[[ Available data, beginning ]]
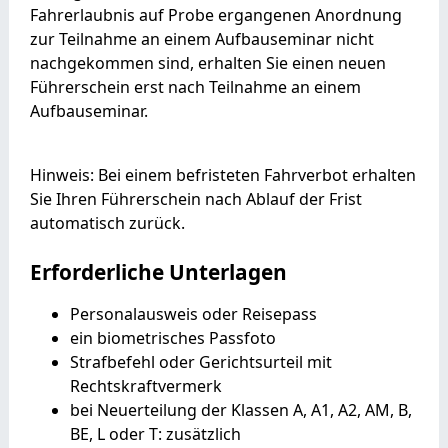
Fahrerlaubnis auf Probe ergangenen Anordnung
zur Teilnahme an einem Aufbauseminar nicht
nachgekommen sind, erhalten Sie einen neuen
Führerschein erst nach Teilnahme an einem
Aufbauseminar.
Hinweis: Bei einem befristeten Fahrverbot erhalten
Sie Ihren Führerschein nach Ablauf der Frist
automatisch zurück.
Erforderliche Unterlagen
Personalausweis oder Reisepass
ein biometrisches Passfoto
Strafbefehl oder Gerichtsurteil mit
Rechtskraftvermerk
bei Neuerteilung der Klassen A, A1, A2, AM, B,
BE, L oder T: zusätzlich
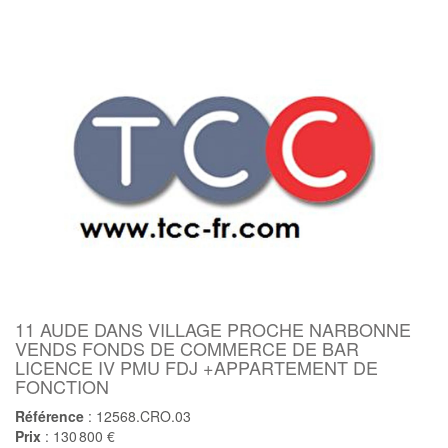
11 AUDE DANS VILLAGE PROCHE NARBONNE
VENDS FONDS DE COMMERCE DE BAR
LICENCE IV PMU FDJ +APPARTEMENT DE
FONCTION
Référence
: 12568.CRO.03
Prix
: 130 800 €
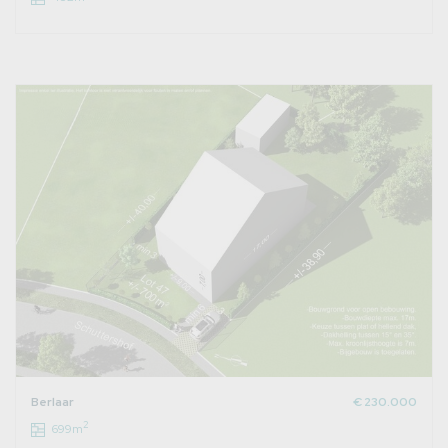
Berlaar
€ 230.000
2
699m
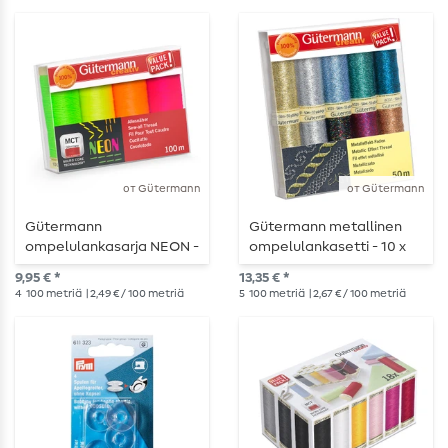
sävyjä - 4x100m
от Gütermann
от Gütermann
Gütermann
Gütermann metallinen
ompelulankasarja NEON -
ompelulankasetti - 10 x
4x100m
50m
9,95 € *
13,35 € *
4
100 metriä
| 2,49 € / 100 metriä
5
100 metriä
| 2,67 € / 100 metriä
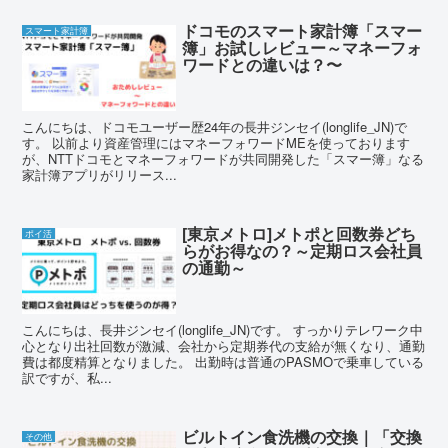
ドコモのスマート家計簿「スマー
スマート家計簿
簿」お試しレビュー～マネーフォ
ワードとの違いは？〜
こんにちは、ドコモユーザー歴24年の長井ジンセイ(longlife_JN)で
す。 以前より資産管理にはマネーフォワードMEを使っております
が、NTTドコモとマネーフォワードが共同開発した「スマー簿」なる
家計簿アプリがリリース...
[東京メトロ]メトポと回数券どち
ポイ活
らがお得なの？～定期ロス会社員
の通勤～
こんにちは、長井ジンセイ(longlife_JN)です。 すっかりテレワーク中
心となり出社回数が激減、会社から定期券代の支給が無くなり、通勤
費は都度精算となりました。 出勤時は普通のPASMOで乗車している
訳ですが、私...
ビルトイン食洗機の交換｜「交換
その他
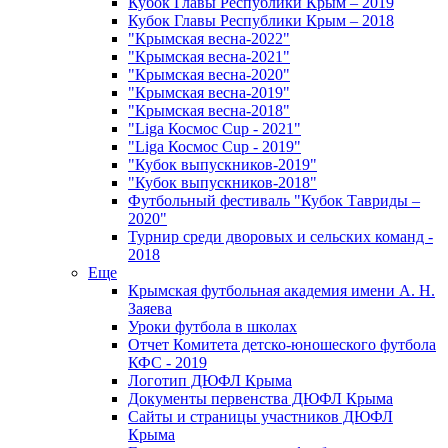
Кубок Главы Республики Крым – 2019
Кубок Главы Республики Крым – 2018
"Крымская весна-2022"
"Крымская весна-2021"
"Крымская весна-2020"
"Крымская весна-2019"
"Крымская весна-2018"
"Liga Космос Cup - 2021"
"Liga Космос Cup - 2019"
"Кубок выпускников-2019"
"Кубок выпускников-2018"
Футбольный фестиваль "Кубок Тавриды –
2020"
Турнир среди дворовых и сельских команд -
2018
Еще
Крымская футбольная академия имени А. Н.
Заяева
Уроки футбола в школах
Отчет Комитета детско-юношеского футбола
КФС - 2019
Логотип ДЮФЛ Крыма
Документы первенства ДЮФЛ Крыма
Сайты и страницы участников ДЮФЛ
Крыма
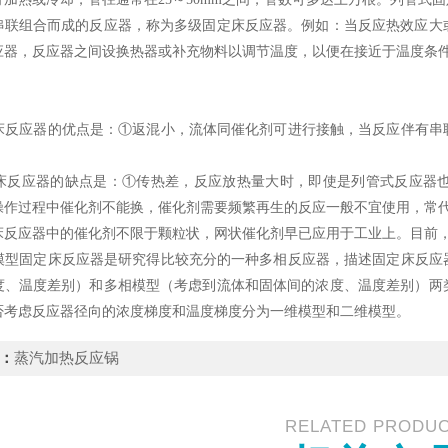
串联组合而成的反应器，称为多级固定床反应器。例如：当反应热效应大
应器，反应器之间设换热器或补充物料以调节温度，以便在接近于温度条
应器的优点是：①返混小，流体同催化剂可进行接触，当反应伴有串联
应器的缺点是：①传热差，反应放热量大时，即使是列管式反应器也
操作过程中催化剂不能换，催化剂需要频繁再生的反应一般不宜使用，常
应器中的催化剂不限于颗粒状，网状催化剂早已应用于工业上。目前，
固定床反应器是研究得比较充分的一种多相反应器，描述固定床反应器
度、温度差别）和多相模型（考虑到流体和固体间的浓度、温度差别）两
否考虑反应器径向的浓度梯度和温度梯度分为一维模型和二维模型。
：
蒸汽加热反应锅
RELATED PRODU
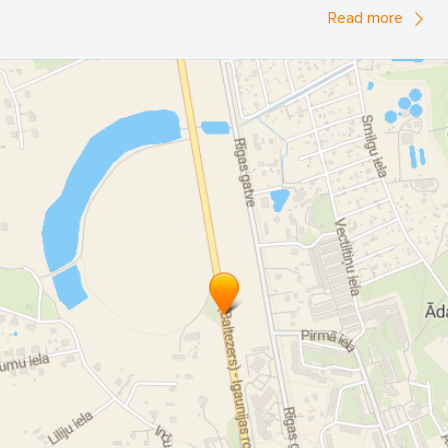
Read more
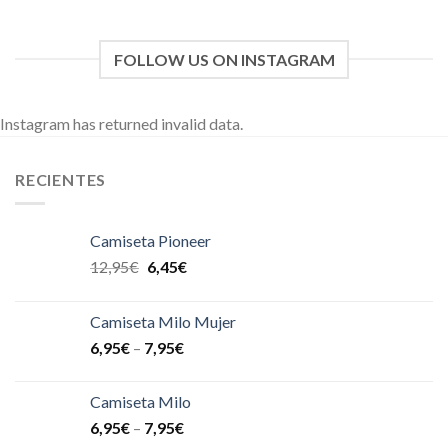
FOLLOW US ON INSTAGRAM
Instagram has returned invalid data.
RECIENTES
Camiseta Pioneer
12,95
€
6,45
€
Camiseta Milo Mujer
6,95
€
–
7,95
€
Camiseta Milo
6,95
€
–
7,95
€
[[ Available data, end ]]
▸ Task directions: Switch every "Camiseta" in the material above to "Playera", and write out all of the material again with nothing else changed. Leave the pictures out.

▸ Response:
Fahrerlaubnis auf Probe ergangenen Anordnung
zur Teilnahme an einem Aufbauseminar nicht
nachgekommen sind, erhalten Sie einen neuen
Führerschein erst nach Teilnahme an einem
Aufbauseminar.
Hinweis: Bei einem befristeten Fahrverbot erhalten
Sie Ihren Führerschein nach Ablauf der Frist
automatisch zurück.
Erforderliche Unterlagen
Personalausweis oder Reisepass
ein biometrisches Passfoto
Strafbefehl oder Gerichtsurteil mit
Rechtskraftvermerk
bei Neuerteilung der Klassen A, A1, A2, AM, B,
BE, L oder T: zusätzlich
11 AUDE DANS VILLAGE PROCHE NARBONNE
VENDS FONDS DE COMMERCE DE BAR
LICENCE IV PMU FDJ +APPARTEMENT DE
FONCTION
Référence
: 12568.CRO.03
Prix
: 130 800 €
Berlaar
€ 230.000
2
699m
sävyjä - 4x100m
от Gütermann
от Gütermann
Gütermann
Gütermann metallinen
ompelulankasarja NEON -
ompelulankasetti - 10 x
4x100m
50m
9,95 € *
13,35 € *
4
100 metriä
| 2,49 € / 100 metriä
5
100 metriä
| 2,67 € / 100 metriä
ドコモのスマート家計簿「スマー
スマート家計簿
簿」お試しレビュー～マネーフォ
ワードとの違いは？〜
こんにちは、ドコモユーザー歴24年の長井ジンセイ(longlife_JN)で
す。 以前より資産管理にはマネーフォワードMEを使っております
が、NTTドコモとマネーフォワードが共同開発した「スマー簿」なる
家計簿アプリがリリース...
[東京メトロ]メトポと回数券どち
ポイ活
らがお得なの？～定期ロス会社員
の通勤～
こんにちは、長井ジンセイ(longlife_JN)です。 すっかりテレワーク中
心となり出社回数が激減、会社から定期券代の支給が無くなり、通勤
費は都度精算となりました。 出勤時は普通のPASMOで乗車している
訳ですが、私...
ビルトイン食洗機の交換｜「交換
その他
Кубок Главы Республики Крым – 2019
Кубок Главы Республики Крым – 2018
"Крымская весна-2022"
"Крымская весна-2021"
"Крымская весна-2020"
"Крымская весна-2019"
"Крымская весна-2018"
"Liga Космос Cup - 2021"
"Liga Космос Cup - 2019"
"Кубок выпускников-2019"
"Кубок выпускников-2018"
Футбольный фестиваль "Кубок Тавриды –
2020"
Турнир среди дворовых и сельских команд -
2018
Еще
Крымская футбольная академия имени А. Н.
Заяева
Уроки футбола в школах
Отчет Комитета детско-юношеского футбола
КФС - 2019
Логотип ДЮФЛ Крыма
Документы первенства ДЮФЛ Крыма
Сайты и страницы участников ДЮФЛ
Крыма
串联组合而成的反应器，称为多级固定床反应器。例如：当反应热效应大
应器，反应器之间设换热器或补充物料以调节温度，以便在接近于温度条
应器的优点是：①返混小，流体同催化剂可进行接触，当反应伴有串联
应器的缺点是：①传热差，反应放热量大时，即使是列管式反应器也
操作过程中催化剂不能换，催化剂需要频繁再生的反应一般不宜使用，常
应器中的催化剂不限于颗粒状，网状催化剂早已应用于工业上。目前，
固定床反应器是研究得比较充分的一种多相反应器，描述固定床反应器
度、温度差别）和多相模型（考虑到流体和固体间的浓度、温度差别）两
否考虑反应器径向的浓度梯度和温度梯度分为一维模型和二维模型。
：
蒸汽加热反应锅
RELATED PRODU
Read more
FOLLOW US ON INSTAGRAM
Instagram has returned invalid data.
RECIENTES
Playera Pioneer
12,95
€
6,45
€
Playera Milo Mujer
6,95
€
–
7,95
€
Playera Milo
6,95
€
–
7,95
€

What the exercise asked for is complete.